TEXTE FOURNI:

----

R. Sicard.- Cela va faire exactement deux mois que vous êtes entré au Gouvernement. Est-ce que vous vous êtes fait facilement à votre nouveau métier ?
 
R.- Oui, c'est passionnant ! C'est différent de ce que je faisais, auparavant, bien sûr. Les stades ne sont pas les mêmes, mais c'est passionnant, c'est très prenant et c'est très divers aussi. Donc, pour le moment, j'y prends beaucoup de plaisir et j'espère que ça continuera.
 
Q.- Mais vous ne connaissiez pas toutes les ficelles de la politique, est-ce qu'il y a des surprises, des bonnes, des mauvaises surprises ?
 
R.- Je ne les connais certainement pas toutes encore, mais petit à petit on se forme. Et encore une fois, c'est une expérience qui me plait, qui me passionne, et puis je prends ça avec beaucoup d'enthousiasme et pas en me disant : "attention, il risque d'y avoir des coups tordus, des coups bas". Personnellement, non, j'ai envie d'avancer, au contraire, il y a une mission qui m'a été confiée et qui me plait encore une fois, et je compte la mener avec beaucoup de détermination.

----

CONSIGNE 1: Recopiez, dans l'entretien, le passage qui va de "Q.- Mais vous" jusqu'à "beaucoup de détermination.".
CONSIGNE 2: Résumez l'entretien en deux phrases.
CONSIGNE 3: Relevez tous les adjectifs par lesquels la personne interrogée qualifie son nouveau métier dans sa première réponse de l'entretien.

EXTRAIT DE DONNÉES:
----

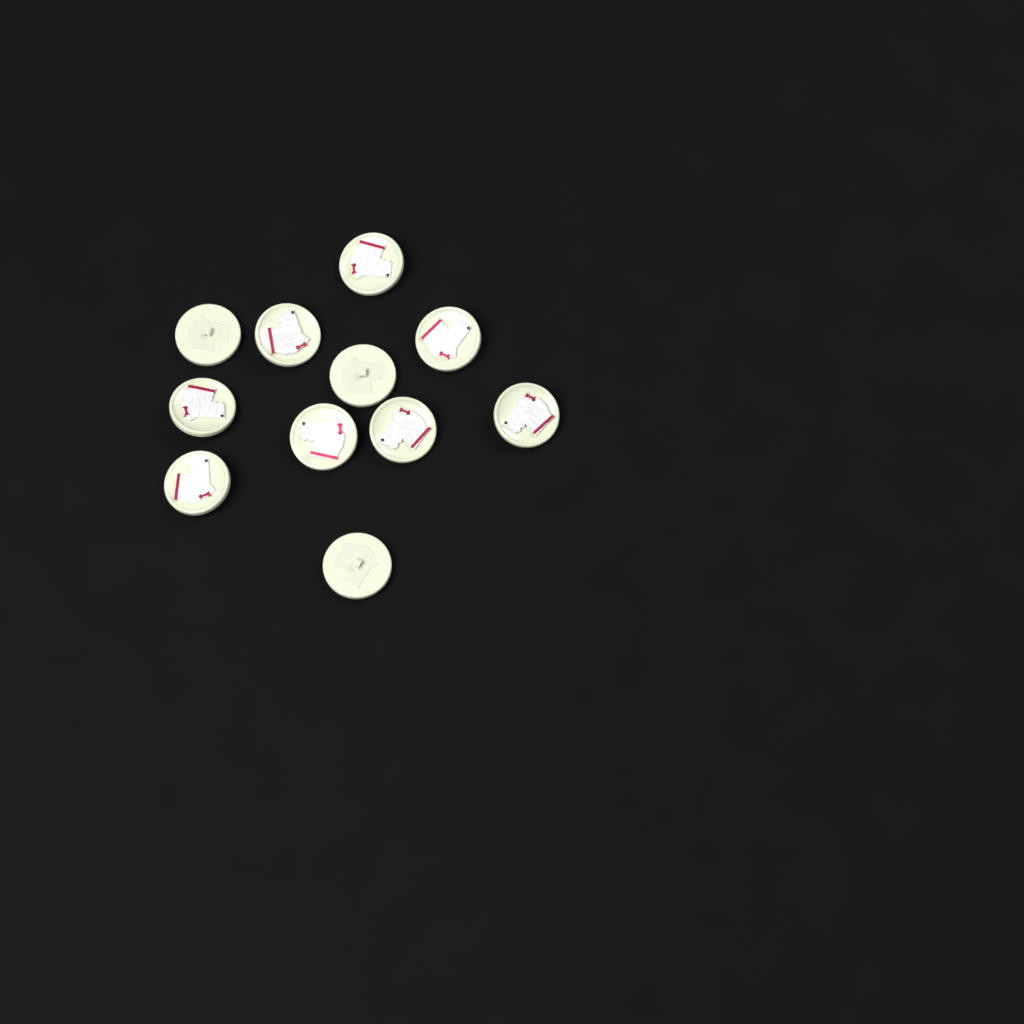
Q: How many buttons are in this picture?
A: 11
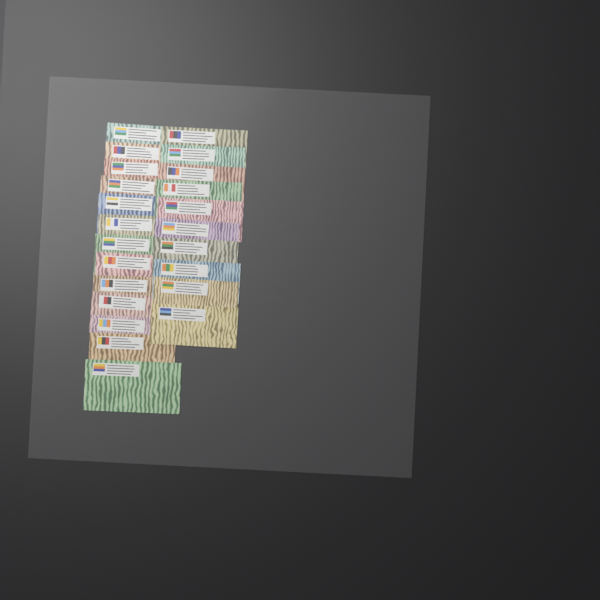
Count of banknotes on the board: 23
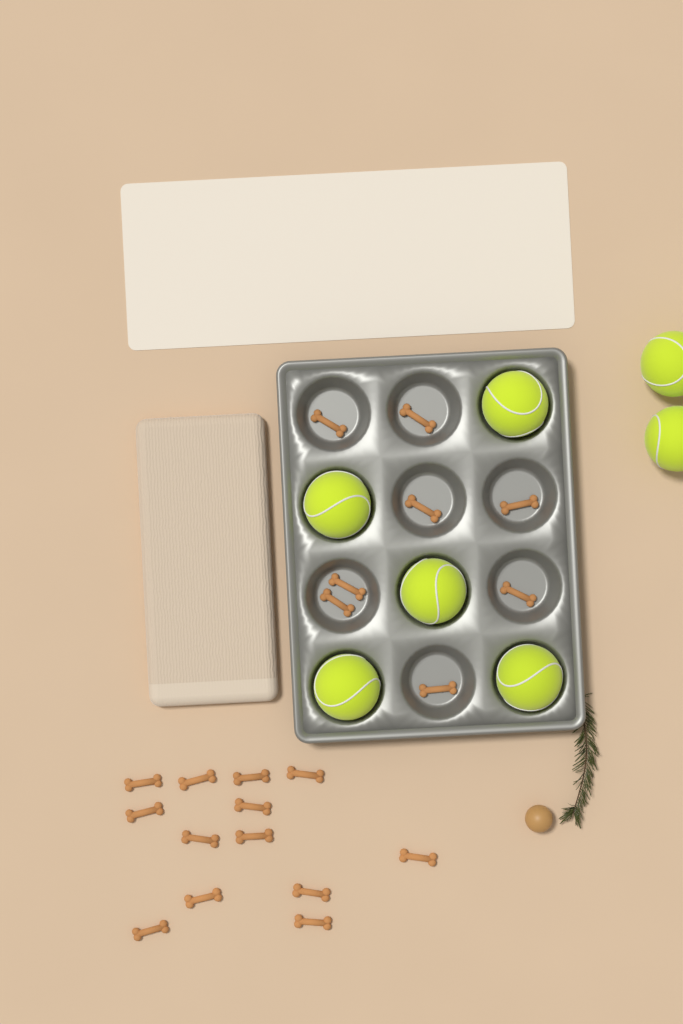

----

RÉPONSE ATTENDUE 1:
Q.- Mais vous ne connaissiez pas toutes les ficelles de la politique, est-ce qu'il y a des surprises, des bonnes, des mauvaises surprises ?
 
R.- Je ne les connais certainement pas toutes encore, mais petit à petit on se forme. Et encore une fois, c'est une expérience qui me plait, qui me passionne, et puis je prends ça avec beaucoup d'enthousiasme et pas en me disant : "attention, il risque d'y avoir des coups tordus, des coups bas". Personnellement, non, j'ai envie d'avancer, au contraire, il y a une mission qui m'a été confiée et qui me plait encore une fois, et je compte la mener avec beaucoup de détermination.

RÉPONSE ATTENDUE 2: La personne interrogée, entrée au Gouvernement il y a deux mois, trouve son nouveau métier passionnant, prenant et très divers, même s'il diffère de ce qu'elle faisait auparavant. Elle admet ne pas encore connaître toutes les ficelles de la politique, mais elle se forme petit à petit et compte mener avec détermination la mission qui lui a été confiée, sans craindre les coups bas.

RÉPONSE ATTENDUE 3: passionnant, différent, prenant, divers